(Washington, D.C.)—Today, Senator Patty Murray (D-WA) applauded the Senate passage of the Evidence-Based Policymaking Commission Act of 2016 that she wrote with Speaker Paul Ryan (R-WI). Their bill would establish a 15-member commission to study how best to strengthen and expand the use of data to evaluate the effectiveness of federal programs and tax expenditures. The commission would also study how best to protect the privacy rights of individuals and ensure confidentiality. The bill is now headed to the House of Representatives.
“This is a common-sense bill to give Congress and the federal government more tools to make sure our government is working as well as possible for the people it serves, and I am very glad that we were able to pass it through the Senate today with such strong bipartisan support,” said Senator Patty Murray. “I am proud that Speaker Ryan and I were once again able to break through the gridlock and work together to take this step toward improving federal programs and our tax code. I look forward to this bill passing the House, getting signed into law, and getting to work for families in Washington state and across the country.”
“We won’t be able to expand opportunity in this country until we figure out which policies actually work. That’s why we need to make use of all the data we already collect, and that’s exactly what the Evidence-Based Policymaking Commission would help us do. I want to commend Senator Patty Murray for getting this bill another step closer to the finish line,” said Speaker Paul Ryan.
Specifically, the commission would determine whether the federal government should establish a clearinghouse for program and survey data, what data should be included in the clearinghouse, and which qualified researchers from both the private and public sector could access the data to perform program evaluations and policy-relevant research. By coordinating data across federal programs and tax expenditures, and giving qualified researchers greater access to that data, with appropriate controls on the use of that data, federal agencies would gain a better grasp of how effective they are, and lawmakers would gain a better grasp of how to improve them.

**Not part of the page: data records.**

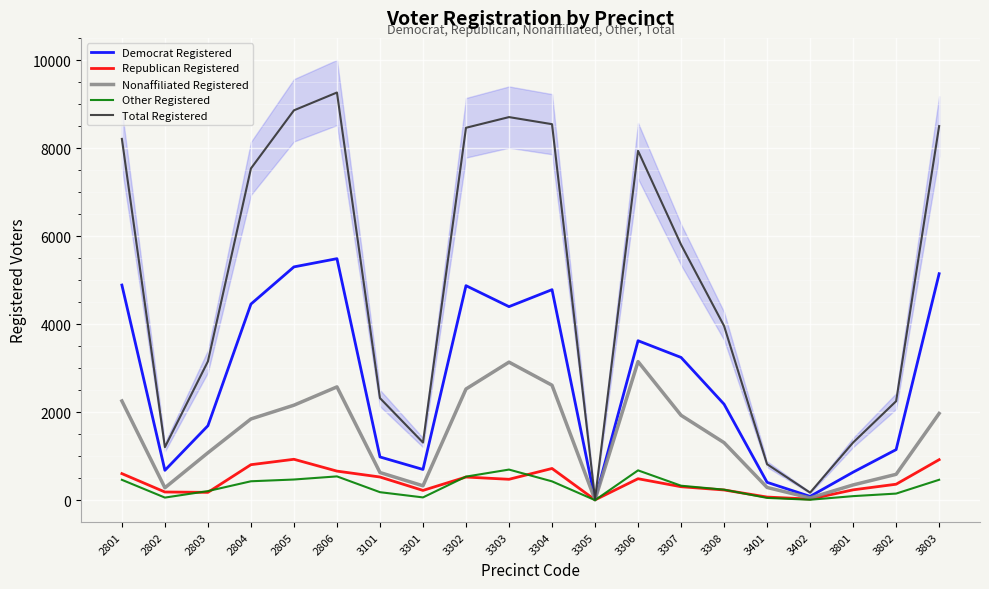

Where does the Total Registered series first go above 5811?

2801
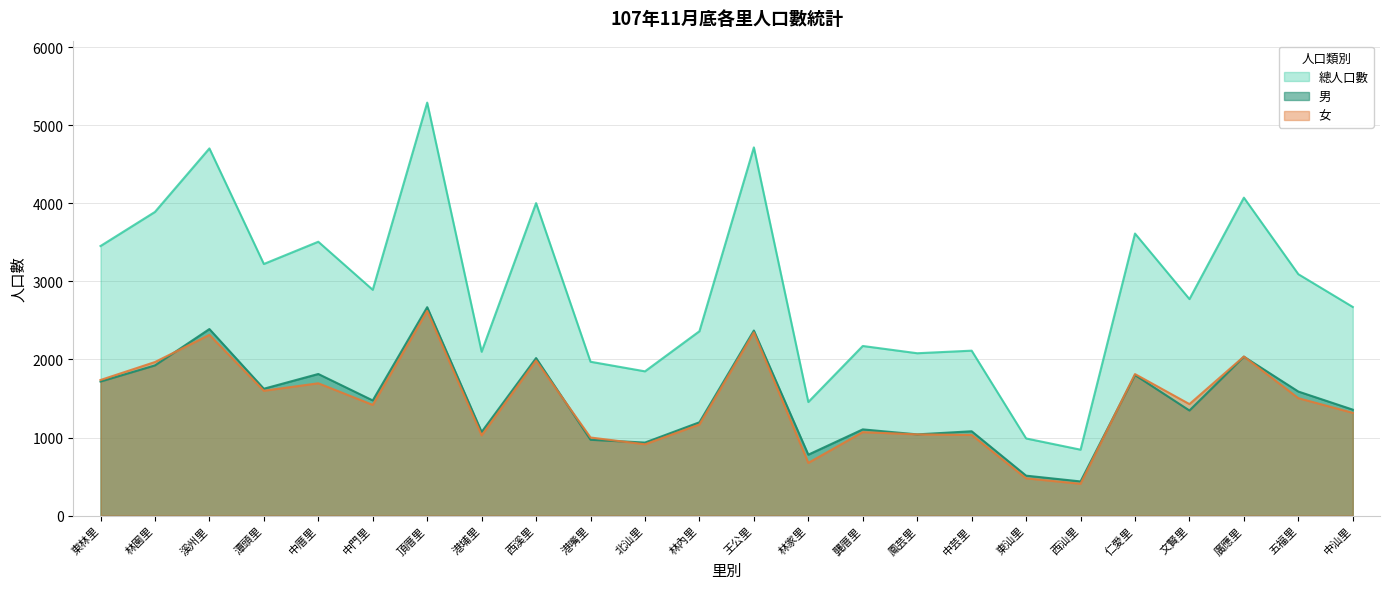

What is the difference between the second highest and minimum values in the 女 series?

1940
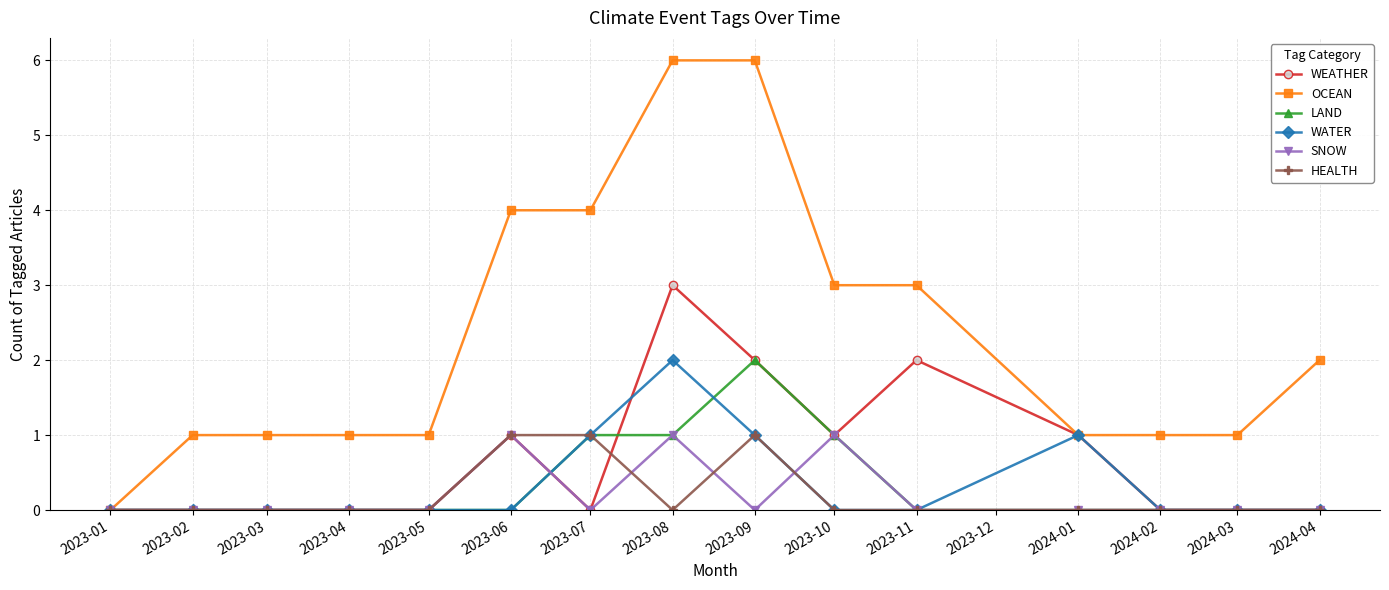

What are all the series names shown in the legend?

WEATHER, OCEAN, LAND, WATER, SNOW, HEALTH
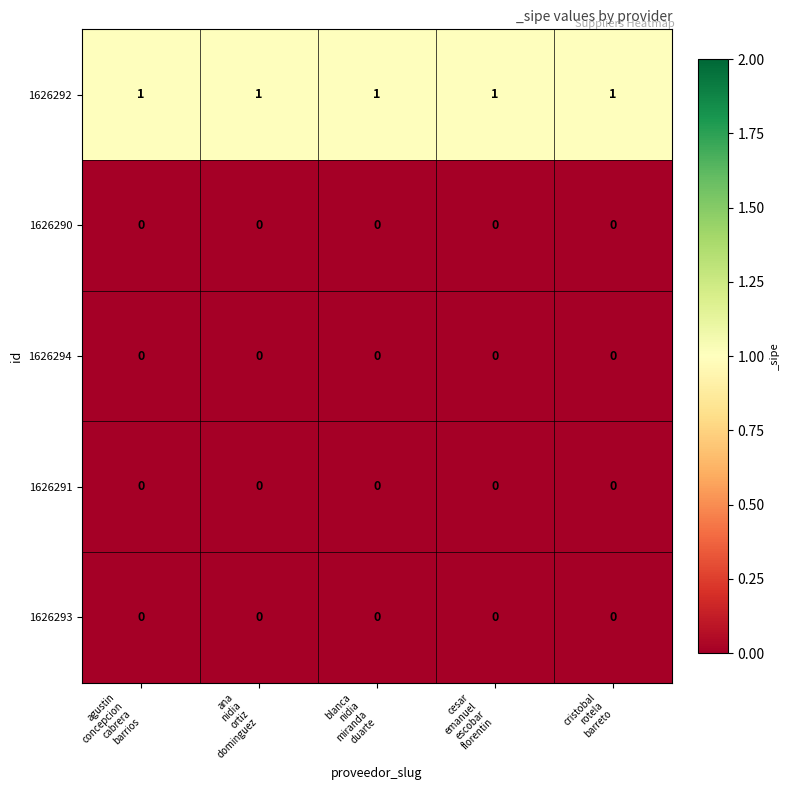

Which series has the largest total across all categories?

1626292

The Senate passed the bill, along with an amendment incorporating several technical changes co-sponsored by Senator Murray and Senator Richard Burr (R-NC), by unanimous consent. The bill passed through the Senate Homeland Security and Governmental Affairs Committee by a voice vote on June 24, 2015, and originally passed the House of Representatives on July 27, 2015, but it now goes back to the House for a final vote on the Senate version.